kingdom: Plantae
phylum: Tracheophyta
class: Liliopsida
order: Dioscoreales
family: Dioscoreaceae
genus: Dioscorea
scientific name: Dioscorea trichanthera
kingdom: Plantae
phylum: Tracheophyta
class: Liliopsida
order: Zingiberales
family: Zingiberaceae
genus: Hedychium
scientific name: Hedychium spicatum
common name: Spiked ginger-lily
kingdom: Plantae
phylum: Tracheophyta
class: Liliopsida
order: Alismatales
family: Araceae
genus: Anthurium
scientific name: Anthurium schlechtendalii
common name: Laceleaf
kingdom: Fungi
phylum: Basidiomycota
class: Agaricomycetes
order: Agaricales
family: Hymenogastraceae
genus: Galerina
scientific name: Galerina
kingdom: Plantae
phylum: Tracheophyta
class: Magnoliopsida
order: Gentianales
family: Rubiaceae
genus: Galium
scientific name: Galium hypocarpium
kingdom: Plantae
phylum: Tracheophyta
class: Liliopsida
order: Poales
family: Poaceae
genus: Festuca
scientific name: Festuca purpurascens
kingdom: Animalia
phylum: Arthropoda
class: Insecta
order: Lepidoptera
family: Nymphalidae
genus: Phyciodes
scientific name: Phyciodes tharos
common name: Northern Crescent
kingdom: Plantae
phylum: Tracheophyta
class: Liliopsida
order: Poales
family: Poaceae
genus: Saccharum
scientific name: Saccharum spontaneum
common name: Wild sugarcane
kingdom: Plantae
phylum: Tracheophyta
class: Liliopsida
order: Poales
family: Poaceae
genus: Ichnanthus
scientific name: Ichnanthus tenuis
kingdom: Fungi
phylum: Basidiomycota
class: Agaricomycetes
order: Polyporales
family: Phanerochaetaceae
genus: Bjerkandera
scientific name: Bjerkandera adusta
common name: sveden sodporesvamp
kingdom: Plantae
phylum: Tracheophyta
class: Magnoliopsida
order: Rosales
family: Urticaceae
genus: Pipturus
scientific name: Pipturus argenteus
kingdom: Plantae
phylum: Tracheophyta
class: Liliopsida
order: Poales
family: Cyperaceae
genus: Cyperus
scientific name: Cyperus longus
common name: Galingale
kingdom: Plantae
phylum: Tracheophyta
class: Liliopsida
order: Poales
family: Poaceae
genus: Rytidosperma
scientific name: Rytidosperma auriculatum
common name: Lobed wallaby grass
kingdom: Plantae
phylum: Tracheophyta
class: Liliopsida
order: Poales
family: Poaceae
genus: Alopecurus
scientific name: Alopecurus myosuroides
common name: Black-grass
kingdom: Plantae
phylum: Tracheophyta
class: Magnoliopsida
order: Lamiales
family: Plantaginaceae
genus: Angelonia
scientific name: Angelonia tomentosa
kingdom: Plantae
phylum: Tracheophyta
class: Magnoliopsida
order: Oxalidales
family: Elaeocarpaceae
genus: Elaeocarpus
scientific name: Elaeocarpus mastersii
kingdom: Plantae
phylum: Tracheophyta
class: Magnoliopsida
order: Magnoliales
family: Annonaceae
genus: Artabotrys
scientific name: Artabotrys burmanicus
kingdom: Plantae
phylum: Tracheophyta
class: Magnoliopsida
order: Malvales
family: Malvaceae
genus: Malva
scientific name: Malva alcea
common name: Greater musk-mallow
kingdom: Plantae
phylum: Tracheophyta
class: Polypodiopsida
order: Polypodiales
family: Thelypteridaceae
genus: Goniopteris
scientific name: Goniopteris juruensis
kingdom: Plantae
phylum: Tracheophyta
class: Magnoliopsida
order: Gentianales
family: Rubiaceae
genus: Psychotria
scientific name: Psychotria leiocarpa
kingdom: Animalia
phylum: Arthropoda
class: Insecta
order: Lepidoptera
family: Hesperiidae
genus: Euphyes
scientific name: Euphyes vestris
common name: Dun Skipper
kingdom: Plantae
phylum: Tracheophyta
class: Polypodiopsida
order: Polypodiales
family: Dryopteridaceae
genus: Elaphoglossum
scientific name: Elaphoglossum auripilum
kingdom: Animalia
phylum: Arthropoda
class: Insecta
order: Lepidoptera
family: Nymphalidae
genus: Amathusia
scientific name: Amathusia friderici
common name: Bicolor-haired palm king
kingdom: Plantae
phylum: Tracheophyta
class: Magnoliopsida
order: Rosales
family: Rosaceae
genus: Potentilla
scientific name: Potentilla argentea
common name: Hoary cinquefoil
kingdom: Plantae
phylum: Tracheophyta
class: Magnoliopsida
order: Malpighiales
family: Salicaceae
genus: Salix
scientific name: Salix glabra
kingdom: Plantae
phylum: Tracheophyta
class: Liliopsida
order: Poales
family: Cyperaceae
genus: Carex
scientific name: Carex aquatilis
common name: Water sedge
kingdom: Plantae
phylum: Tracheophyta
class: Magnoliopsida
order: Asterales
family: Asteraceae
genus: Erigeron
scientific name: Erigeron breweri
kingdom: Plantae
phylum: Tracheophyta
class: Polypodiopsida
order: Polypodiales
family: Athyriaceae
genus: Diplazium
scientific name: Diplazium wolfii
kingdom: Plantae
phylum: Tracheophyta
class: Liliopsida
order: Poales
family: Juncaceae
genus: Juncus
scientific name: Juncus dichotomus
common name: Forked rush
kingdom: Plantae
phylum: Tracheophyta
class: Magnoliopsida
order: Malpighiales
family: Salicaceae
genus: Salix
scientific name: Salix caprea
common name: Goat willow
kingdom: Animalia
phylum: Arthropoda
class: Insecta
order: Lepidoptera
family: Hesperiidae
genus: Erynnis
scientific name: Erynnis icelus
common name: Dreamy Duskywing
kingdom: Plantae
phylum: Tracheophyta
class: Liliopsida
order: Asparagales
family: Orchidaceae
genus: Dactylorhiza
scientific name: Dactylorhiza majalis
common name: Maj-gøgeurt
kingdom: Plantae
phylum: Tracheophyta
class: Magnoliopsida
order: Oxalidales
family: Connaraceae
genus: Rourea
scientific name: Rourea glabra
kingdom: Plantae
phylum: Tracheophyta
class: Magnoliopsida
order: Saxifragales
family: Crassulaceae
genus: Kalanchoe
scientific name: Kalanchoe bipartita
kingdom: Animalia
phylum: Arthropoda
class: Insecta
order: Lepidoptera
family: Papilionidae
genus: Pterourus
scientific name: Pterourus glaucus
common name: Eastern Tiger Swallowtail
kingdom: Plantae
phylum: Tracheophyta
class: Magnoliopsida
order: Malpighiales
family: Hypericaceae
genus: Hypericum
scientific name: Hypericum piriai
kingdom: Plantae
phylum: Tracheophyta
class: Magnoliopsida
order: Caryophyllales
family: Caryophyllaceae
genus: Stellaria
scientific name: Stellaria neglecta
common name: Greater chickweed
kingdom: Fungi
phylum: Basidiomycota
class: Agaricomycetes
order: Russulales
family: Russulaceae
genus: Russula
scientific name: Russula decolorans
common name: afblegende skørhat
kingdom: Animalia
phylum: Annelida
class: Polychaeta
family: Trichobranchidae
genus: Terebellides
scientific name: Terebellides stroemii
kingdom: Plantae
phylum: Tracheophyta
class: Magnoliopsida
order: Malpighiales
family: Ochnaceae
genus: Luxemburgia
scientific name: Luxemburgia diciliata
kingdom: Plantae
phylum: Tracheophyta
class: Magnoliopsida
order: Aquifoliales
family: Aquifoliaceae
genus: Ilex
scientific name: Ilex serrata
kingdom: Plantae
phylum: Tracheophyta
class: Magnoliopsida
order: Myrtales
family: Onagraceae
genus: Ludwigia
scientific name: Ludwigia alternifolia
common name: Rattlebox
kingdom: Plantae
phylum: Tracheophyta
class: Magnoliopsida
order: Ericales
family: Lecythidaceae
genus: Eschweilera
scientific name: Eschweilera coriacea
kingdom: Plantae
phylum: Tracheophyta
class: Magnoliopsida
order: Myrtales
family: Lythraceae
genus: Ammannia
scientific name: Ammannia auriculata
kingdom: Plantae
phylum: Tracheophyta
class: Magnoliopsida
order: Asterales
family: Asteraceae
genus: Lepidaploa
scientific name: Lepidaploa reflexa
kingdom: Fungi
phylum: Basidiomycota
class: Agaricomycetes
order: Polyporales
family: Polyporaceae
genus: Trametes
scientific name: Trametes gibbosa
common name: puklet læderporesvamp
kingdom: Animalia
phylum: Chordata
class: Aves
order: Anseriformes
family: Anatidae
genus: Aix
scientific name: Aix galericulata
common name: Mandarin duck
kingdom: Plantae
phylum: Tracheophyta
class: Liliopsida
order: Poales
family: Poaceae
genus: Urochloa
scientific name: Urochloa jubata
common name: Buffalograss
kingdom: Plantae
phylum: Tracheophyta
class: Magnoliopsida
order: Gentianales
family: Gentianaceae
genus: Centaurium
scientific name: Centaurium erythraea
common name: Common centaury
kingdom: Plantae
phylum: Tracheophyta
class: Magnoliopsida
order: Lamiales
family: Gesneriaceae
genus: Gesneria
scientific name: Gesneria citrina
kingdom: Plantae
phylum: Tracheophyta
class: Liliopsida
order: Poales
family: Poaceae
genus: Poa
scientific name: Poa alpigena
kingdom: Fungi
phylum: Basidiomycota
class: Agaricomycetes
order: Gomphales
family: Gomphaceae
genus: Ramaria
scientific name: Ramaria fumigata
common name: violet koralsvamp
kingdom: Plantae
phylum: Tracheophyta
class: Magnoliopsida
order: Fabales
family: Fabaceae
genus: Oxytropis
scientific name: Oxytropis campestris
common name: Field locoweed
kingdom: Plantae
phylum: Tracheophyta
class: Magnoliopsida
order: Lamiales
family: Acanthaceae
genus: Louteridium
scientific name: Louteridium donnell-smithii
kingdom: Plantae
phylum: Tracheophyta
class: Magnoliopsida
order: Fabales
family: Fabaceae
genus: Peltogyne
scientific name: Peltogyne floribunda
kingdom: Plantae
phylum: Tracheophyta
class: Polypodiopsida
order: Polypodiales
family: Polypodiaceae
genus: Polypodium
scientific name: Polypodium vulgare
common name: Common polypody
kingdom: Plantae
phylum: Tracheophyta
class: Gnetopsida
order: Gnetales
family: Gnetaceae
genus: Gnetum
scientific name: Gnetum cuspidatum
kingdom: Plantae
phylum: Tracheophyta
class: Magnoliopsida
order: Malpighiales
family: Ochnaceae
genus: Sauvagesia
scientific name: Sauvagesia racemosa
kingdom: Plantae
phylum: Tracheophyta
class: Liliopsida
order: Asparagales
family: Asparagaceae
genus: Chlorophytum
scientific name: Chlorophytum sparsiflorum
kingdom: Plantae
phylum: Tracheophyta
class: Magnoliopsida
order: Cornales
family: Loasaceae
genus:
· · · · ·
■ TASK STATEMENT
From the data above, copy out unchanged the lines from the one containing "common name: Greater chickweed" to the one containing "genus: Luxemburgia", inclusive. Give only those lines.

■ COMPLETE ANSWER
common name: Greater chickweed
kingdom: Fungi
phylum: Basidiomycota
class: Agaricomycetes
order: Russulales
family: Russulaceae
genus: Russula
scientific name: Russula decolorans
common name: afblegende skørhat
kingdom: Animalia
phylum: Annelida
class: Polychaeta
family: Trichobranchidae
genus: Terebellides
scientific name: Terebellides stroemii
kingdom: Plantae
phylum: Tracheophyta
class: Magnoliopsida
order: Malpighiales
family: Ochnaceae
genus: Luxemburgia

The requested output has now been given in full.